* Exercise instructions
Each record below is to be output with no change at all.

* Supplied material
====

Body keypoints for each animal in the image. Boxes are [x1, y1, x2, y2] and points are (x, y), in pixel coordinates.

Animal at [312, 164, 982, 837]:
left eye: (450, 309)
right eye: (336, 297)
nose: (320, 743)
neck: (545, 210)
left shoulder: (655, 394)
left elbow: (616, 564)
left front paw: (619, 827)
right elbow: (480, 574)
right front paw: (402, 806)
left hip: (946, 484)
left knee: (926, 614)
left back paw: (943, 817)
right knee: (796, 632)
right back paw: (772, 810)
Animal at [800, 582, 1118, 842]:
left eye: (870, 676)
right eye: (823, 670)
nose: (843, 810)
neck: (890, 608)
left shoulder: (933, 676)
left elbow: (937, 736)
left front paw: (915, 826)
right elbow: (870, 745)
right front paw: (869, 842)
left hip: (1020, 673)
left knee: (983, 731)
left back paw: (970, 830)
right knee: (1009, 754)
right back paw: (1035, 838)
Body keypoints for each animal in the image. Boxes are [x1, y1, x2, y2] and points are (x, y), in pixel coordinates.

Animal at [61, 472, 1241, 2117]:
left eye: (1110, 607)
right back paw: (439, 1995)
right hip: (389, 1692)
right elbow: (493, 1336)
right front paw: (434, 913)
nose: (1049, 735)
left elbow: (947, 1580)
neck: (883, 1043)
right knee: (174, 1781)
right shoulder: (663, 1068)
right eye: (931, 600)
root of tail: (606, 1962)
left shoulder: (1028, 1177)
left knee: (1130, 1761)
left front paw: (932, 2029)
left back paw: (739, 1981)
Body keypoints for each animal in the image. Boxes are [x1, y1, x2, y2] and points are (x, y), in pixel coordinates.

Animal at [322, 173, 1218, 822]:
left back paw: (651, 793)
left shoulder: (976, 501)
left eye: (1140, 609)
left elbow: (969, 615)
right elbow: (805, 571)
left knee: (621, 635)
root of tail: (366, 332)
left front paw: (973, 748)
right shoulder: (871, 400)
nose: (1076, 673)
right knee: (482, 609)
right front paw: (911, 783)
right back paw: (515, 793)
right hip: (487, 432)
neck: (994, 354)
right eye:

====

* Solution
Body keypoints for each animal in the image. Boxes are [x1, y1, x2, y2] and points are (x, y), in pixel coordinates.

Animal at [312, 164, 982, 837]:
left eye: (450, 309)
right eye: (336, 297)
nose: (320, 743)
neck: (545, 210)
left shoulder: (655, 394)
left elbow: (616, 564)
left front paw: (619, 827)
right elbow: (480, 574)
right front paw: (402, 806)
left hip: (946, 484)
left knee: (926, 614)
left back paw: (943, 817)
right knee: (796, 632)
right back paw: (772, 810)
Animal at [800, 582, 1118, 842]:
left eye: (870, 676)
right eye: (823, 670)
nose: (843, 810)
neck: (890, 608)
left shoulder: (933, 676)
left elbow: (937, 736)
left front paw: (915, 826)
right elbow: (870, 745)
right front paw: (869, 842)
left hip: (1020, 673)
left knee: (983, 731)
left back paw: (970, 830)
right knee: (1009, 754)
right back paw: (1035, 838)
Body keypoints for each animal in the image. Boxes are [x1, y1, x2, y2] and points are (x, y), in pixel coordinates.

Animal at [61, 472, 1241, 2117]:
left eye: (1110, 607)
right back paw: (439, 1995)
right hip: (389, 1692)
right elbow: (493, 1336)
right front paw: (434, 913)
nose: (1049, 735)
left elbow: (947, 1580)
neck: (883, 1043)
right knee: (174, 1781)
right shoulder: (663, 1068)
right eye: (931, 600)
root of tail: (606, 1962)
left shoulder: (1028, 1177)
left knee: (1130, 1761)
left front paw: (932, 2029)
left back paw: (739, 1981)
Body keypoints for each animal in the image. Boxes are [x1, y1, x2, y2] and points are (x, y), in pixel coordinates.

Animal at [322, 173, 1218, 822]:
left back paw: (651, 793)
left shoulder: (976, 501)
left eye: (1140, 609)
left elbow: (969, 615)
right elbow: (805, 571)
left knee: (621, 635)
root of tail: (366, 332)
left front paw: (973, 748)
right shoulder: (871, 400)
nose: (1076, 673)
right knee: (482, 609)
right front paw: (911, 783)
right back paw: (515, 793)
right hip: (487, 432)
neck: (994, 354)
right eye:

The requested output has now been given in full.